BEGIN Source material
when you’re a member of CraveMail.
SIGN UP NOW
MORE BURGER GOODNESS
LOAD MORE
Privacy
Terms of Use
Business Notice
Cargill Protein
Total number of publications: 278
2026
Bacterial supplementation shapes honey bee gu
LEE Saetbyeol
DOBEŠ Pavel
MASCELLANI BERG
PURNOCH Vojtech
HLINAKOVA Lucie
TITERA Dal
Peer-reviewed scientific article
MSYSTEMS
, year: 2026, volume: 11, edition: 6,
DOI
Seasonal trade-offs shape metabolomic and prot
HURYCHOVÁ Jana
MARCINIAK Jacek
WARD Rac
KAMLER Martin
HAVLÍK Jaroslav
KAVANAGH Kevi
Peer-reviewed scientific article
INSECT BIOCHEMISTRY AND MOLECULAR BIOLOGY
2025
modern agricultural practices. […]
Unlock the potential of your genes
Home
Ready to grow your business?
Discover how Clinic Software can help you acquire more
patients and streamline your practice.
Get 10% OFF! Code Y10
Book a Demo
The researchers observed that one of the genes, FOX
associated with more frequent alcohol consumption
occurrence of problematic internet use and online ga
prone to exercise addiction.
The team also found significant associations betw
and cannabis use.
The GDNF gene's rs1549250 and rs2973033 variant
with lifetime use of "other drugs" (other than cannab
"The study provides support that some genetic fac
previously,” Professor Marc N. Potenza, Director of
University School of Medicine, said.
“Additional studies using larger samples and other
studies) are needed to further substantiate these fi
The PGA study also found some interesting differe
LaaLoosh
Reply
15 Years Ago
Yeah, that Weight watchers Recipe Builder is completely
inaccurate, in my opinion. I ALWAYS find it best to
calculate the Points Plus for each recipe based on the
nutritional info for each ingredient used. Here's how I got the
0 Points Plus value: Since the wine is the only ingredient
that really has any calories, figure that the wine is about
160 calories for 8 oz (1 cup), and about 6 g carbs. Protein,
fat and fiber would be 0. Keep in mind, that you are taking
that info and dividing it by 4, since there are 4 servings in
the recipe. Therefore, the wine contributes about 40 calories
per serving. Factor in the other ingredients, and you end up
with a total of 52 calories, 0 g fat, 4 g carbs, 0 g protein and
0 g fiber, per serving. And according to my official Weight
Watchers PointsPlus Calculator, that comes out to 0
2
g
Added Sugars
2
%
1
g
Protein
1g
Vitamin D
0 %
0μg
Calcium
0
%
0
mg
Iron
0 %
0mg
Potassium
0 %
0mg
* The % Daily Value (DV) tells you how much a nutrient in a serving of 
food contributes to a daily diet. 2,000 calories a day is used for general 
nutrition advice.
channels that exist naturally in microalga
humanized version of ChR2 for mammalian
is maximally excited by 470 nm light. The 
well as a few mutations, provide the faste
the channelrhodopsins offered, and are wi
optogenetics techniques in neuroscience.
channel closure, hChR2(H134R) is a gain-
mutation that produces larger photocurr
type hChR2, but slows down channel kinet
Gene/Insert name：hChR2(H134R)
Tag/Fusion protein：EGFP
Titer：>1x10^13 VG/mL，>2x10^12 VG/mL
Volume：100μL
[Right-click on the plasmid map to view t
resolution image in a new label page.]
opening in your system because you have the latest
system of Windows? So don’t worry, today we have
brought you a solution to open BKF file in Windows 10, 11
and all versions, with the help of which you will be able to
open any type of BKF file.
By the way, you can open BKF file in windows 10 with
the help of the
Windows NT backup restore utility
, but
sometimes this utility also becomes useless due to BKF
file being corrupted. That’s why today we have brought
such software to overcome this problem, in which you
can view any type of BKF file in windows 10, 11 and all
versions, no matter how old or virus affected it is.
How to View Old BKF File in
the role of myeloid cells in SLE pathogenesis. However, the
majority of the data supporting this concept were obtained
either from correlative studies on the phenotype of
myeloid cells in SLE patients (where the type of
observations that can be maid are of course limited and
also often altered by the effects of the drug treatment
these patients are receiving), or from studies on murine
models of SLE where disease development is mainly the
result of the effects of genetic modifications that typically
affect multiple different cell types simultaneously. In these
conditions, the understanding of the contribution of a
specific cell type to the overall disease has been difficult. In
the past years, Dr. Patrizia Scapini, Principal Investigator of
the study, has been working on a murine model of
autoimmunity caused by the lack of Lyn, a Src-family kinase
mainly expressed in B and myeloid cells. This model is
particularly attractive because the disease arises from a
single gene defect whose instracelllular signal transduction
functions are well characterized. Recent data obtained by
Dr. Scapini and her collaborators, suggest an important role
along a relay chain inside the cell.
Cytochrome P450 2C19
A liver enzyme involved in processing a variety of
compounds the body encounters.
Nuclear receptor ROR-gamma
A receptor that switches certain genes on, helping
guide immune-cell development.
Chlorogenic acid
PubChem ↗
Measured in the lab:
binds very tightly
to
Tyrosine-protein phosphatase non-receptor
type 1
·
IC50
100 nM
END Source material
Among the entries above, the line containing "either from correlative", the line containing "particularly attractive because", and all lines between them are to be restated word for word; nothing else belongs in the reply.

:: Expected answer ::
either from correlative studies on the phenotype of
myeloid cells in SLE patients (where the type of
observations that can be maid are of course limited and
also often altered by the effects of the drug treatment
these patients are receiving), or from studies on murine
models of SLE where disease development is mainly the
result of the effects of genetic modifications that typically
affect multiple different cell types simultaneously. In these
conditions, the understanding of the contribution of a
specific cell type to the overall disease has been difficult. In
the past years, Dr. Patrizia Scapini, Principal Investigator of
the study, has been working on a murine model of
autoimmunity caused by the lack of Lyn, a Src-family kinase
mainly expressed in B and myeloid cells. This model is
particularly attractive because the disease arises from a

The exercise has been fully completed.